Yesterday, I put the first bit of effort to setup my new server and staging environment for my latest project log.fm.
Since log.fm is a podcast search engine that will create custom RSS feeds for podcasts people guest appeared on, it will have lots of data to parse. So naturally I want it to be fast.
Goals for the tech stack:
Here is the tech stack I am working with for starting:
Main server: Digital Ocean droplet
affordable VPS that I can easily scale up later. Root access to setup and install the tools for the background jobs and processing of the RSS feeds and podcast data (using things like supervisord)
Web hosting control panel: CyberPanel
Databases: MySQL and ElasticSearch
Codebase: mostly PHP
I am the most familiar with and proficient in PHP, so that helps getting off the ground faster. Plus for a CRUD app, its handles the job decently well if you write efficient code.

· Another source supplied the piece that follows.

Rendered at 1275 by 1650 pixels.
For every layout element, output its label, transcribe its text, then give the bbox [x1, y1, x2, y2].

After standing up my new server yesterday, and getting my staging environment setup, I was able to start testing the code base out on a live server that will be super close to the live production server down the road. Always great when you are not just working off the localhost server on your laptop, especially when trying to certain things.
Like say, ingesting over 250,000 podcast feeds and processing the data. This might surprise you, but my ISP didn't like me making 50k page requests overnight....

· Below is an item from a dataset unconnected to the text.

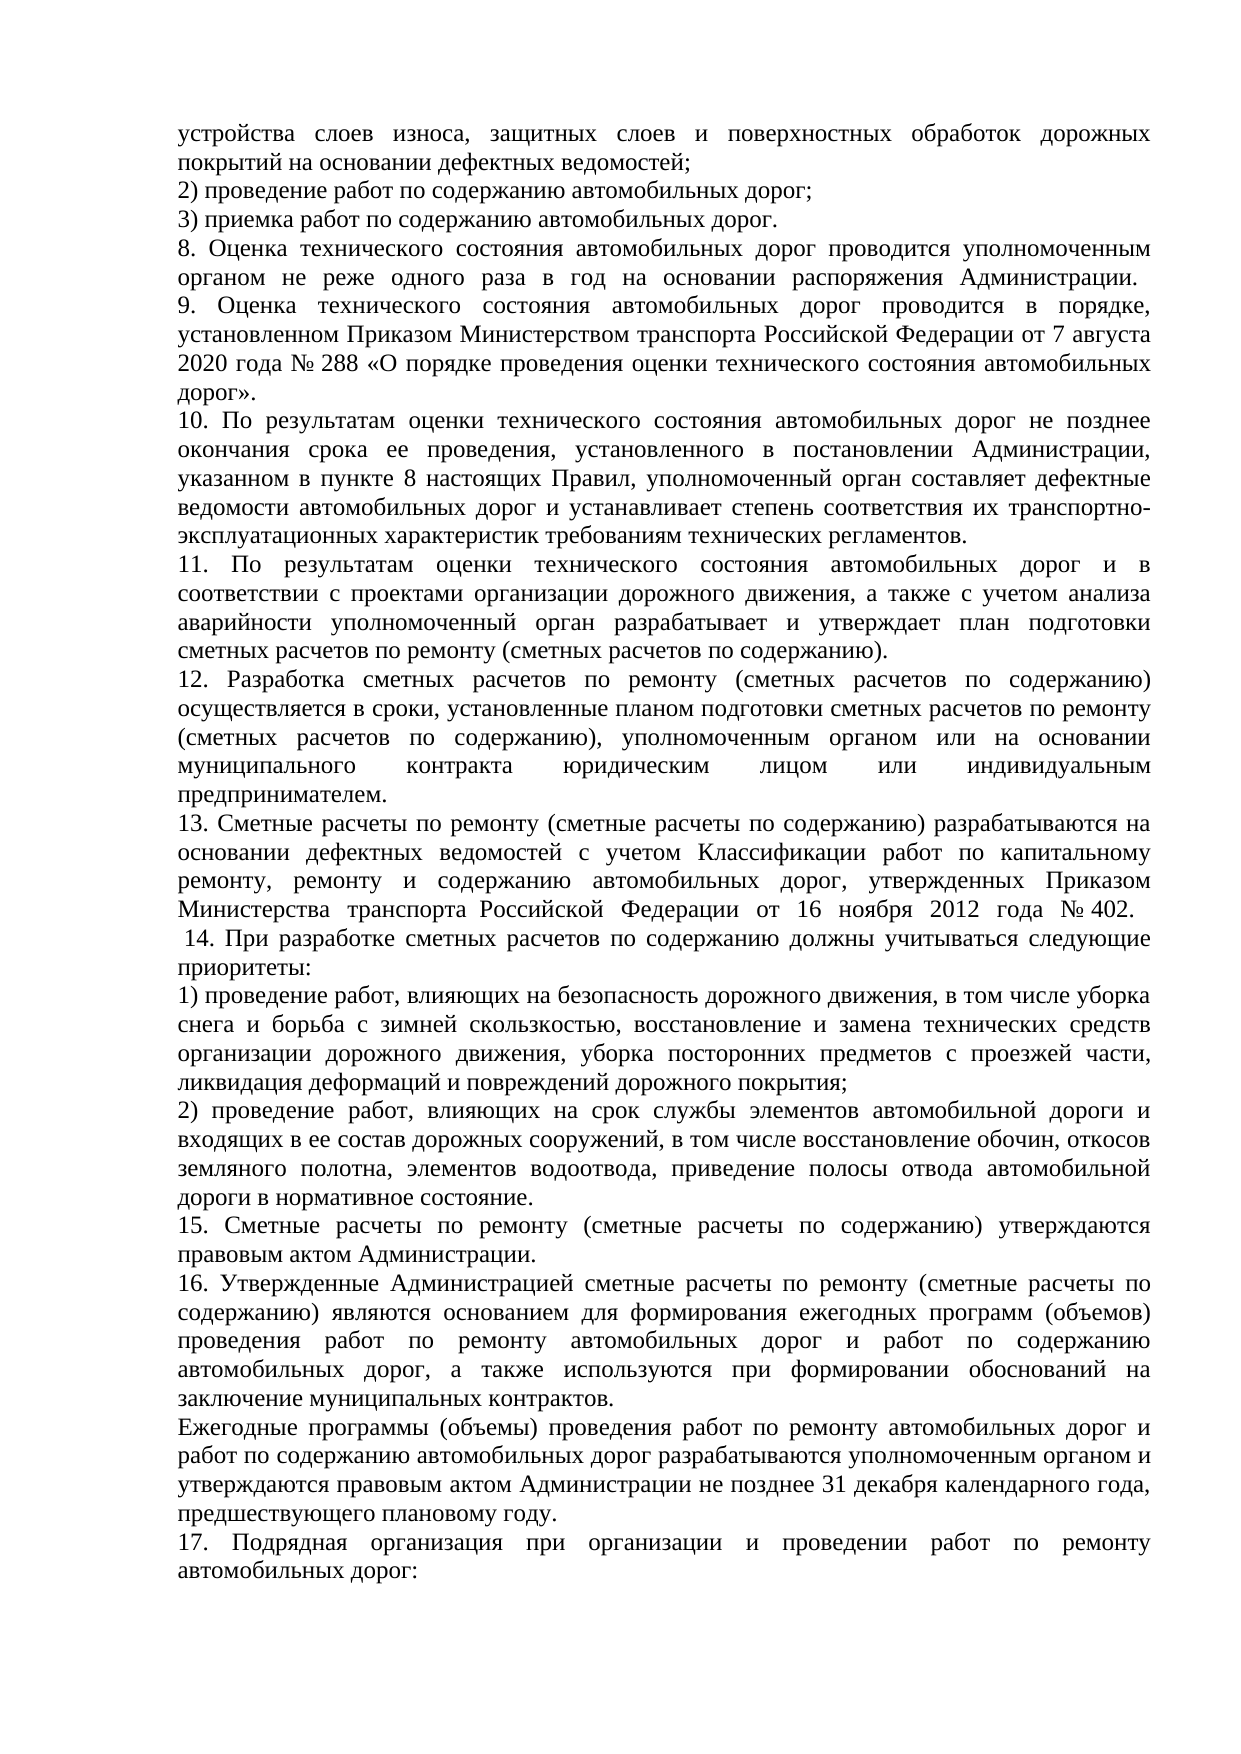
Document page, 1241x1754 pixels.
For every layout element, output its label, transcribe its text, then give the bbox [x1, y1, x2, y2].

With that being said, what is your staging or production environment for your project?
Your thoughts on how I can make mine better? I am all ears!
I'm using a JAM Stack. NuxtJS, GraphQL, MongoDB and Node. I just started learning to it made sense for me to stick to Javascript on the frontend as well as back. Really loving it and would recommend to all beginners.
I find that a NoSQL solution like Mongo gives me the flexibility to scale my database design as I progress without having to think about the all columns I'd need in the traditional SQL model.
ALl the best!
Very cool. I did not know that Mongo is that different than something like MySQL. So I know that doing something like adding data into a record in MySQL would be a query like this: INSERT INTO table_name VALUES (col1, col2, col3)
How would that differ in Mongo? Are you saying that the columns don't quite have o match to store the data?
In a way, yes. Mongo uses key/value pairs to store data. So you can insert data into the database by referencing the field (column) in a document (row). If a field can be empty/null, you don't have to include it in the insert statement/code.